Late yesterday, Microsoft released a patch that corrects what the company calls a "critical" security flaw in Microsoft Exchange 2000 Server. The flaw lets intruders send a specially formatted email message that ties up 100 percent of the server's processing power, effectively creating a Denial of Service (DoS) situation (which prevents users from accessing services). The flaw takes advantage of a bug in the way Exchange 2000 handles certain malformed email messages; rather than simply deleting the messages, the server repeatedly attempts to process them and ties up all its resources doing so.

"A security vulnerability results because it is possible for an attacker to seek to exploit this flaw and mount a \[DoS\] attack," states a Microsoft security bulletin about the patch. "An attacker could attempt to levy an attack by connecting directly to the Exchange server and passing a raw, hand-crafted mail message with a specially malformed attribute. ... Neither restarting the service nor rebooting the server would remedy the \[DoS\]."

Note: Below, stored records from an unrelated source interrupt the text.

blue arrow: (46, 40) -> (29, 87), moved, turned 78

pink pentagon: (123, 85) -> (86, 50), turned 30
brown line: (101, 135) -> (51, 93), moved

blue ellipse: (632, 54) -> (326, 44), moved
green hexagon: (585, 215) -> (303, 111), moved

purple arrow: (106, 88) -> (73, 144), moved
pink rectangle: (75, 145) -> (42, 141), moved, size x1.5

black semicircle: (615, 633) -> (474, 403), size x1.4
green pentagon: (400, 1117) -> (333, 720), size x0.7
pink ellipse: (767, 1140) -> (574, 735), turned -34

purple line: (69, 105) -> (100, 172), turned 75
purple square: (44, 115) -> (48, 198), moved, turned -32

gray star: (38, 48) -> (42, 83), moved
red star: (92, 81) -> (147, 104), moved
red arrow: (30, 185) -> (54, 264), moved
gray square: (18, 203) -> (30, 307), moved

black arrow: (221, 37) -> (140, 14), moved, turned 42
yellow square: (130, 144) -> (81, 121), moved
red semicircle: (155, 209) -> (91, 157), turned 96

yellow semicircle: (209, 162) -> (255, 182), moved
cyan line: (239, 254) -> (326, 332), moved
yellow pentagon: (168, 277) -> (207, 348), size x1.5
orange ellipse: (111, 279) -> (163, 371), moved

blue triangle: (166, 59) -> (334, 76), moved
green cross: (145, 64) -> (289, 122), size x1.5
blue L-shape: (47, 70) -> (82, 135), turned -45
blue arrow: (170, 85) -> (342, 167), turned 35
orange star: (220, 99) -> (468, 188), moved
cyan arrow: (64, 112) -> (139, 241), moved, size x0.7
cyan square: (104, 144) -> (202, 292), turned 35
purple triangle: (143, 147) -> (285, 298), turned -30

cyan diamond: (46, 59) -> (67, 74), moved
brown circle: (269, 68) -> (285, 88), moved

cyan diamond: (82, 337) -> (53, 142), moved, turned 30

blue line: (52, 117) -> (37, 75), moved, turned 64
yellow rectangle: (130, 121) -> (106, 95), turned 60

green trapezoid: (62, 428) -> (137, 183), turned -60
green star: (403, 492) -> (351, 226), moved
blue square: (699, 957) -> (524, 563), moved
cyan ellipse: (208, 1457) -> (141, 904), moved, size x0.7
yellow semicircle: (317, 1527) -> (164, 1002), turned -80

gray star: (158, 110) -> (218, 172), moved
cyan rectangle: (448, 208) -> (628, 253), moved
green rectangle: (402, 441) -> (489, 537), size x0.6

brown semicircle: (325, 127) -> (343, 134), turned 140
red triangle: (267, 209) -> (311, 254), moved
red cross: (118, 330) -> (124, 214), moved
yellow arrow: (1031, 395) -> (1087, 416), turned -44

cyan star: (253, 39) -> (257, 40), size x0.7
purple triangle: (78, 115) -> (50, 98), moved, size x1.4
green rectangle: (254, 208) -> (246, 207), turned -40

The good news is that attacking Exchange 2000 in this manner is difficult. Intruders can't launch attacks through email messages; the attacks require a direct connection to the server. In addition, although you can't stop Exchange 2000 from processing the malformed message after it begins, the server restores normal operation after it finishes processing the message. Nevertheless, Microsoft recommends that all Exchange 2000 users download and install the patch, which you can find on the Microsoft Web site.